We are all familiar with the game of Dominoes. In this board game one small piece can have a knock on effect. When one falls, scores of others can fall with it.
Today many fear the little country of Greece may be such a domino. As Greece wobbles, so does the future of the European Union (EU). If it falters, there will be negative knock on effects throughout the region and for us here in the USA.
Sitting atop the Greek domino is newly elected Prime Minister Alexis Tsipras of the newly formed SYRIZA party. A left wing polyglot of former Communists, socialists, independants and generally disaffected citizens, Syriza quickly rose to prominance during in that last two months with promises to reverse the crippling austerity measures imposed by EU lenders on the poor suffering Greeks.
Tsipras won a land-slide victory in a Greek snap-election in late January ( though he only garnered 35% of the vote). Without skipping a beat, Tsipras appointed Athens University professor and Valve Corp. resident economist Yanis Varoufakis as the new Finance Minister of Greece. In time-honored Greek fashion, Varoufakis is happy to unabashedly voice his unpopular and radical positions to the world, undaunted by the number of those who oppose him.

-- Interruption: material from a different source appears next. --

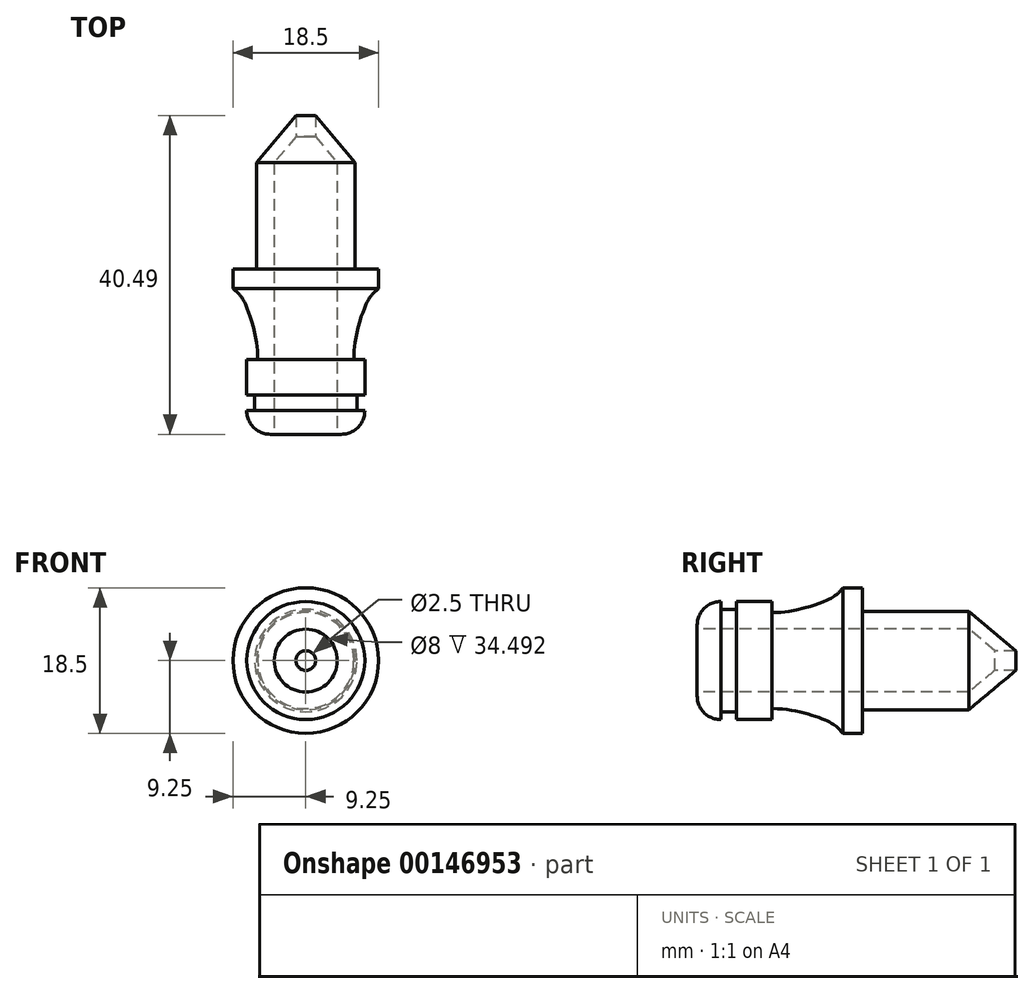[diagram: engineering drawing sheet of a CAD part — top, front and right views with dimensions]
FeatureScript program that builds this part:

This week Varoufakis took his show on the road: He made a grand diplomatic tour of the Euro-zone to personally demand that the EU renegotiate the terms of Greece’s €240 bailout. Unsurprisingly, Varoufakis returned to Athens without a single vote of confidence from another nation in the Union; even fellow left-leaning countries like France and Italy rejected the finance-firebrand’s proposal.
That seemed to matter little to the people of Greece, as citizens flooded the streets of the capital city to show their support of their new hero’s defiance of the EU giants in Brussels and Berlin.
And who can really blame them?
To the Greeks, Varoufakis is the only man brave enough to challenge the authority of the world’s most powerful woman, German Prime Minister Angela Merkel.
With speculation now abuzz about the possibility of the rigid Merkel being brought to her knees, the German PM has asserted that the Greeks will not get away with reforming the terms of their debt. For Varoufakis, that assertion still remains to be seen.
A head to head confrontation seems to be certain.
It appears that before there is a game of dominoes in Europe there is going to be a game of “Chicken” between Greece and its European adversaries.